**Page excerpt:**
::::
Zuckerberg and Musk are therefore also fighting for advertiser dollars. For a long time, the rivalry has remained very clean: Musk has often sought to establish a contrast between the two. He mainly questions the role of the two platforms and their impact on society.

"Instagram makes people depressed & Twitter makes people angry," the billionaire wrote on Jan. 15. "Which is better?"

But this rivalry has just taken a dirty turn. Musk seems to want to orchestrate the fall of his rival by attacking one of Meta's jewels. This is WhatsApp. The tech mogul is seeking to discredit the messaging app, by claiming it is untrustworthy. This assertion goes to the very heart of privacy, one of the concerns of users of social networks.

'WhatsApp Cannot Be trusted'

It all started with a user's tweet suggesting being listened to or being spied on by the app. The user describes themselves as an engineer who works at Twitter, and who previously worked at Google.

"WhatsApp has been using the microphone in the background, while I was asleep and since I woke up at 6AM (and that's just a part of the timeline!)," the engineer, whose name is Foad Dabiri, posted on May 9, with what appears to be a photo of the timeline to corroborate his allegation. "What's going on?"

Musk immediately, launched a serious accusation based on this testimony alone.

"WhatsApp cannot be trusted," Musk said on Twitter on May 9.

The accusation has the merit of refreshing the memories of the scandals that have affected Meta Platforms in recent years and which boil down to a sensitive point: trust. The social network had allowed Cambridge Analytica, a consulting firm, which partnered with the Donald Trump campaign team ahead of the 2016 presidential election, to harvest private data from tens of millions of its users, allowing it to profile voters.

"Over the last 24 hours we’ve been in touch with a Twitter engineer who posted an issue with his Pixel phone and WhatsApp," WhatsApp responded on Twitter. "We believe this is a bug on Android that mis-attributes information in their Privacy Dashboard and have asked Google to investigate and remediate."

The app added that: "Users have full control over their mic settings. Once granted permission, WhatsApp only accesses the mic when a user is making a call or recording a voice note or video - and even then, these communications are protected by end-to-end encryption so WhatsApp cannot hear them."
::::
Collected data:
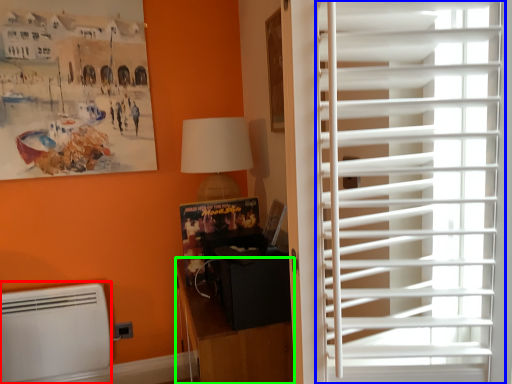
Question: Which is farther away from air conditioning (highlighted by a red box)? window blind (highlighted by a blue box) or furniture (highlighted by a green box)?

Choices:
 (A) window blind
 (B) furniture

Answer: (A)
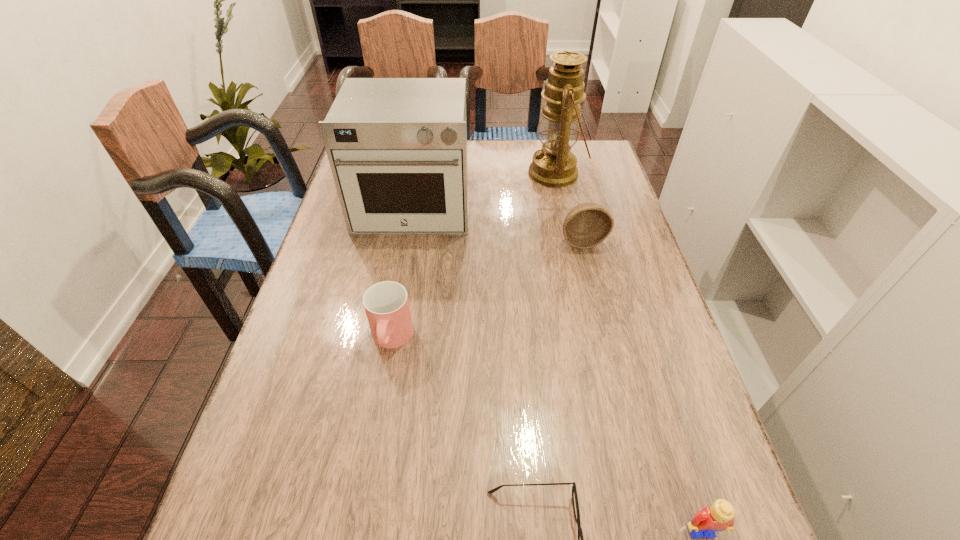
You are a GUI agent. You are given a task and a screenshot of the screen. Output one action in this format:
    pyautogui.click(x=<x>, y=<y>)
    Task: Click on the empty space that is in between the bowl and the cup
    The height and width of the screenshot is (540, 960).
    Given the screenshot: What is the action you would take?
    pyautogui.click(x=487, y=290)

At what (x,y) coordinates should I click in order to perform the action: click on vacant area that lies between the cup and the toaster oven. Please return your answer as a coordinate pair (x, y). Looking at the image, I should click on (402, 273).

Select which object appears as the fifth closest to the toaster oven. Please provide its 2D coordinates. Your answer should be formatted as a tuple, i.e. [(x, y)], where the tuple contains the x and y coordinates of a point satisfying the conditions above.

[(718, 517)]

Select which object appears as the closest to the oil lamp. Please provide its 2D coordinates. Your answer should be formatted as a tuple, i.e. [(x, y)], where the tuple contains the x and y coordinates of a point satisfying the conditions above.

[(586, 225)]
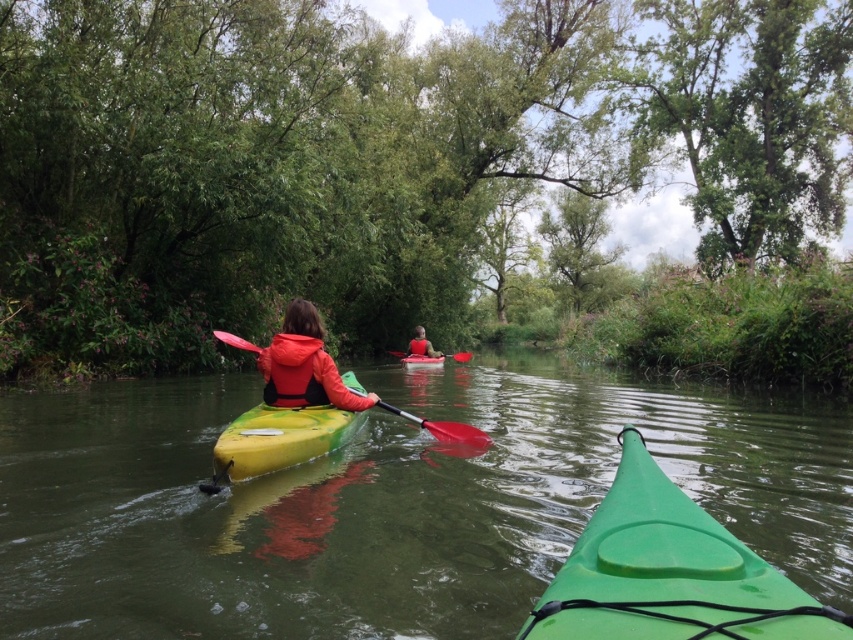
You are a safety inspector evaluating the kayaking scene. You notice the matte red life vest at center and the yellow plastic canoe at center. Which object is narrower in width?

The matte red life vest at center has a lesser width compared to the yellow plastic canoe at center, so it is narrower.

You are a kayaker trying to reach the red kayak ahead of you. You have a 24 inch long paddle. Can you safely reach the yellow plastic canoe at center with your paddle while staying in your current position near the matte red life vest at center?

The distance between the matte red life vest at center and the yellow plastic canoe at center is 25.82 inches. Since your paddle is 24 inches long, you cannot safely reach the yellow plastic canoe at center as the paddle is shorter than the required distance.

You are a kayaker in the scene and want to know the distance between your position and the point at coordinates point (421, 364). Can you determine the distance?

The distance between point (421, 364) and the camera is 23.01 meters, so the distance between your position and the point at coordinates point (421, 364) is 23.01 meters.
::::
**Task goal:** Write a continuation of the article above on Musk's attack on WhatsApp, picking up after its final sentence.

**Answer section:**
This didn't stop the Techno King to continue his campaign against Meta.

"It's incredible how many people don't realize that WhatsApp is owned by Meta/Facebook," investor Gannon Breslin commented on Musk's message.

"Yeah," Musk quipped. "Or that WhatsApp founders left Meta/Facebook in disgust, started #deletefacebook campaign & made major contributions to building Signal."

"What they learned about Facebook & changes to WhatsApp obviously disturbed them greatly," Musk argued.

'#DeleteFacebook'

Musk referred to the fact that Jan Koum and Brian Acton, WhatsApp's cofounders, left the company a few years after it was bought by Meta. Like Instagram's founders, Koum and Acton did not approve of Facebook's policies and decisions, particularly with regard to the processing of personal data. There were internal conflicts between them and the executives of their parent company Facebook, which has largely reshaped the model of their app.

Acton explained later that he left because he disagreed with Zuckerberg and then-Chief Operating Officer Sheryl Sandberg, when Meta questioned the adequacy of the WhatsApp encryption protocol he helped develop. They saw it, Acton said, as a barrier to delivering targeted ads and facilitating commercial messaging.

When Acton left Meta, he surprised many by tweeting "It is time. #deletefacebook." He was supporting what many called a movement, after the Cambridge Analytica scandal. Another notable move was his $50 million investment in a foundation to manage the Signal app encryption protocol.